What's at the center of Christianity? (2 of 3)

This is part 2 of 3 on Christianity’s center. I suggest reading Part 1 before you read this part.

After posting yesterday that we need to depend on what the Bible says about Jesus (and then depend on Jesus for everything) instead of depending on the Bible for everything, I realized that sounds like I don’t take the Bible seriously. I do take all of it quite seriously, and I think we’re lost without it. I think the whole thing from Genesis to Revelation is the Word of God. But I have a beef with what other people sometimes mean when they say the Bible is the “Word of God.”

I never want to jump to conclusions that since the Bible is the Word of God, the Bible is more or less God’s substitute teacher for us. God does have important messages for us in the Bible but to use the Bible to confront other things besides those messages is nonsense.

Imagine a religion where people believed Shakespeare was God. Clearly, even if he’s God, his plays are for entertainment. If you started using them for other purposes, you might end up becoming a cannibal, biting your thumb at people, talking to your friends in early modern English or thinking the best result of a conflict is for everyone to just die. It would be downright crazy.

Yet think about the way we approach the Bible with questions. If we take it as our ultimate authority on all matters, then we end up assuming every possible issue is in there if you just look hard enough.

At The Bible Answer Machine you can do just that, asking any question about anything and getting the Biblical answer. Luckily, it barely works, so not too many people are running their life via the Bible Answer Machine. Still, the perspective of that site is very much in line with how most of us use the Bible.

On the other hand, if Jesus is the center of Christianity, and the Bible is our “Complete Idiot’s Guide to Jesus,” then what sort of questions should we be asking it?
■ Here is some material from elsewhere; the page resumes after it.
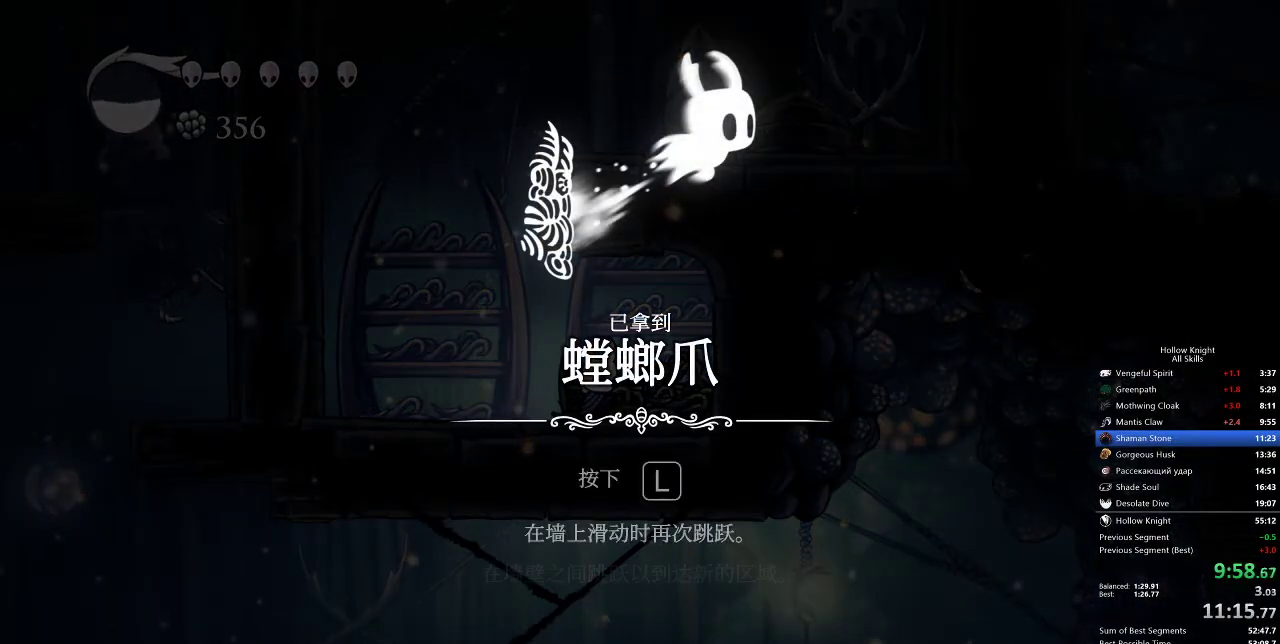
{"keys": ["jump"], "events": [[50, "jump", "down"], [100, "jump", "up"], [150, "jump", "down"], [233, "jump", "up"], [283, "jump", "down"], [317, "jump", "up"], [383, "jump", "down"], [417, "jump", "up"], [483, "jump", "down"]]}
I would argue for these sorts of questions:

Who is Jesus?
What did Jesus do?
What sorts of principles and values does Jesus emphasize?
How should I respond to Jesus?

Of course, only 12% of the Bible, generously, is directly about Jesus’ life. Much of the Bible is about our faith in Jesus or the history of faith. So when reading those parts, we should ask these sorts of questions:

What are the implications of what Jesus did on earth, in terms of who I am and how I live?
What are the implications of Jesus being God in terms of the way the world is and my role in it?
What are the implications of Jesus being the fulfillment of the Old Testament?
What kind of life should I live, and what should I do, in view of who Jesus is?

Since the Bible is about Jesus, all these questions, and others like them, are questions the Bible is designed to answer, questions that the Bible expects you to ask. The more I read the Bible asking these questions, the more blown away and taken in I am by both the Bible’s message and, more importantly, Jesus of Nazareth himself.

Tomorrow I’ll wrap up what’s going through my head on this topic.